Bad juices are millet, baked bread, barley, pulses . . .

In an earlier (not shown) section, Celsus describes the impact of “good juices” relative to “bad juices.” Whereas the good juices are agreeable to the stomach, promote sleep, and easily digestible, the bad juices cause flatulence, difficult digestions, constipation, etc.

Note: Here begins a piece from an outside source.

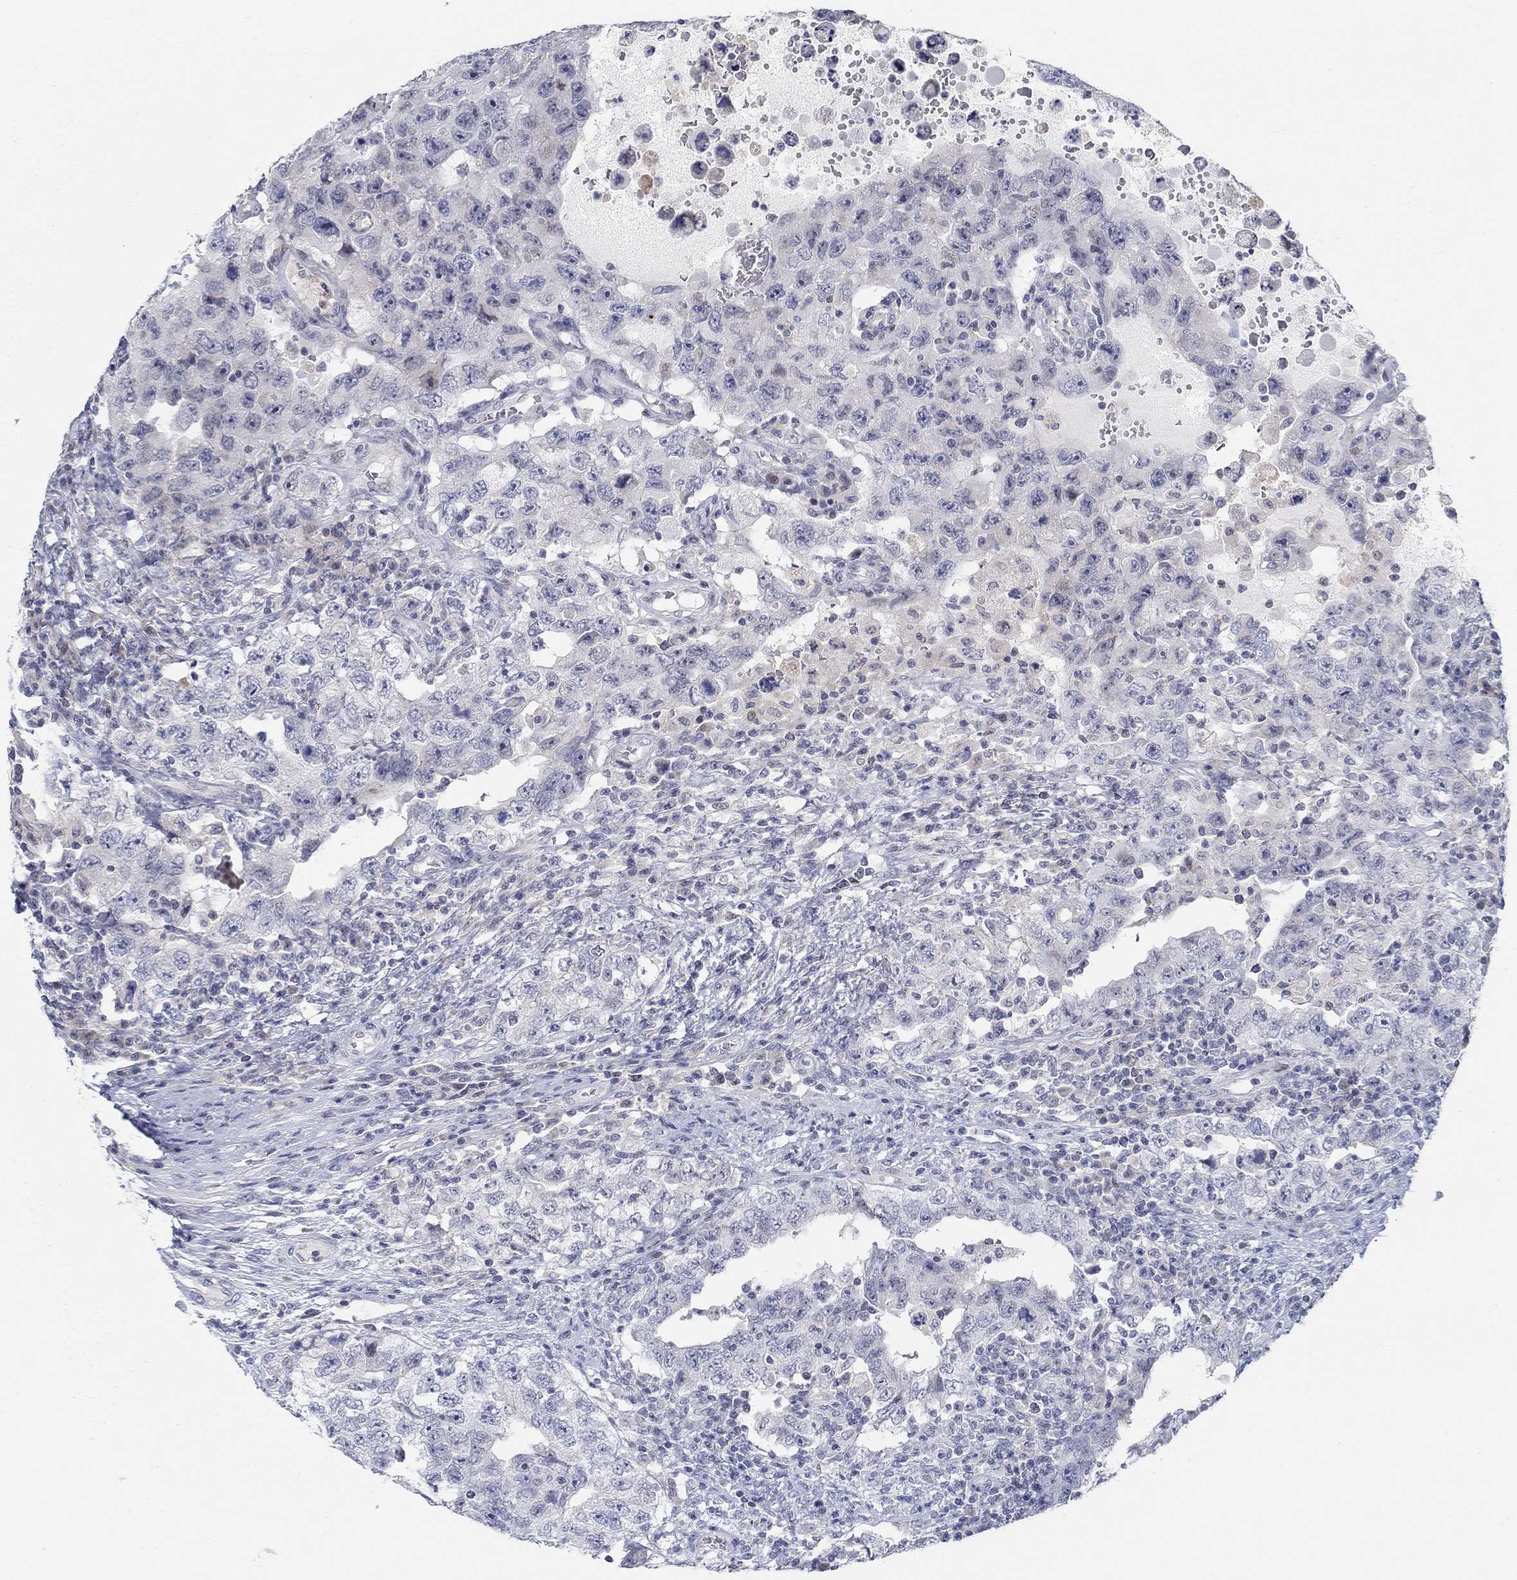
{"staining": {"intensity": "negative", "quantity": "none", "location": "none"}, "tissue": "testis cancer", "cell_type": "Tumor cells", "image_type": "cancer", "snomed": [{"axis": "morphology", "description": "Carcinoma, Embryonal, NOS"}, {"axis": "topography", "description": "Testis"}], "caption": "There is no significant positivity in tumor cells of testis embryonal carcinoma.", "gene": "ANO7", "patient": {"sex": "male", "age": 26}}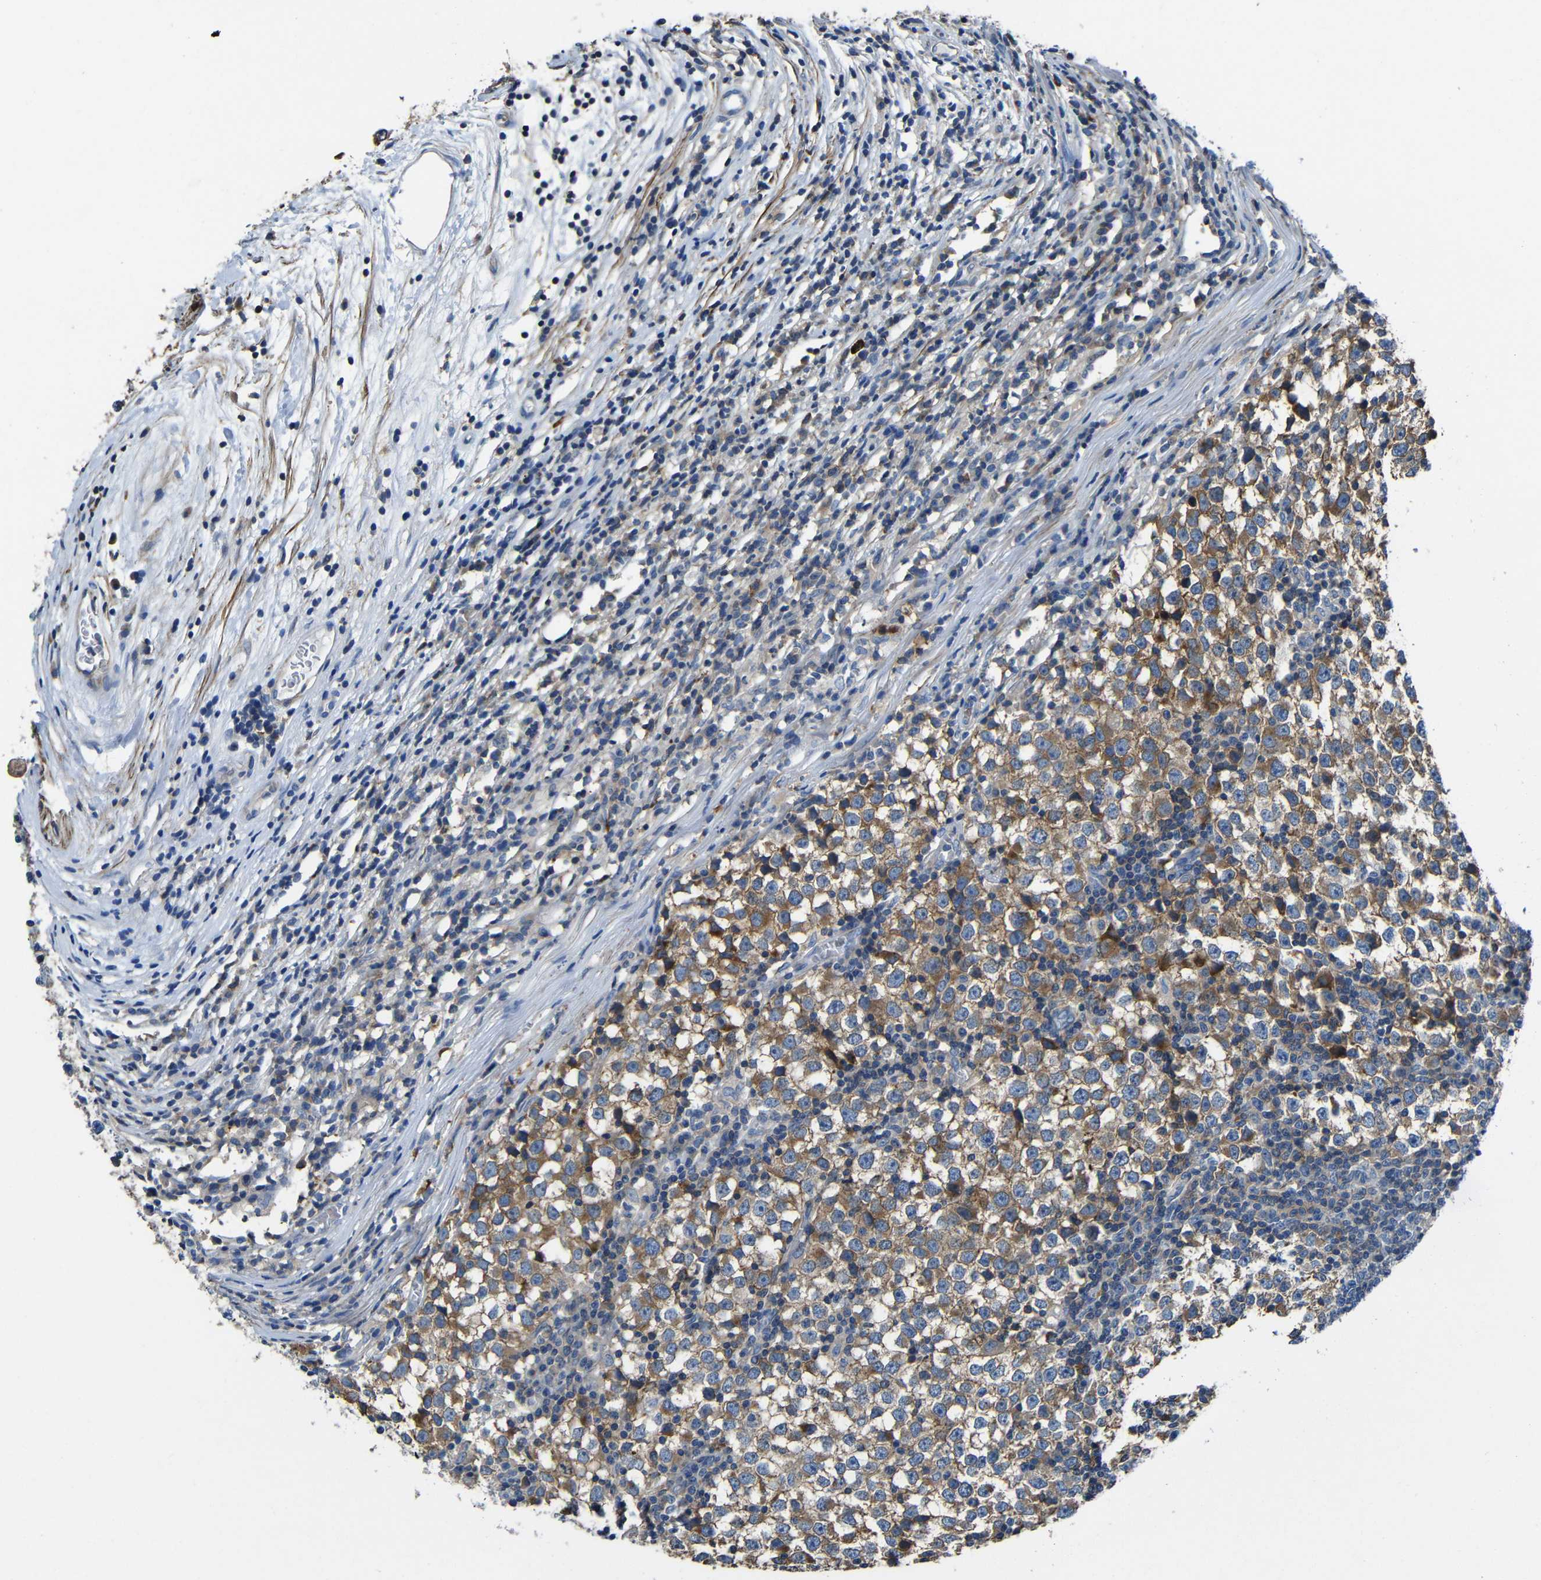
{"staining": {"intensity": "moderate", "quantity": ">75%", "location": "cytoplasmic/membranous"}, "tissue": "testis cancer", "cell_type": "Tumor cells", "image_type": "cancer", "snomed": [{"axis": "morphology", "description": "Seminoma, NOS"}, {"axis": "topography", "description": "Testis"}], "caption": "This is an image of immunohistochemistry staining of seminoma (testis), which shows moderate staining in the cytoplasmic/membranous of tumor cells.", "gene": "GDI1", "patient": {"sex": "male", "age": 65}}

Wheat falls squarely in the “good juice” category, but the predominate beer-making grains are bad juices (barley, especially). This complements last week’s passage from Celsus that describes barley-drinks (i.e. beer) as fit only for those with a strong constitution. This passage may not refer to grain per se, becauseCelsus seems to attribute the same qualities of the original foods to anything made from those consumables (i.e. beer). With wine labelled as a “good juice,” we again witness the Greco-Roman preference for wine over the “barbarian” beverage of beer.

Author’s Note
Aulus Cornelius Celsus
 (ca. 25 BCE-50 CE)
Roman encyclopaedist. De Medicina is his only extant work.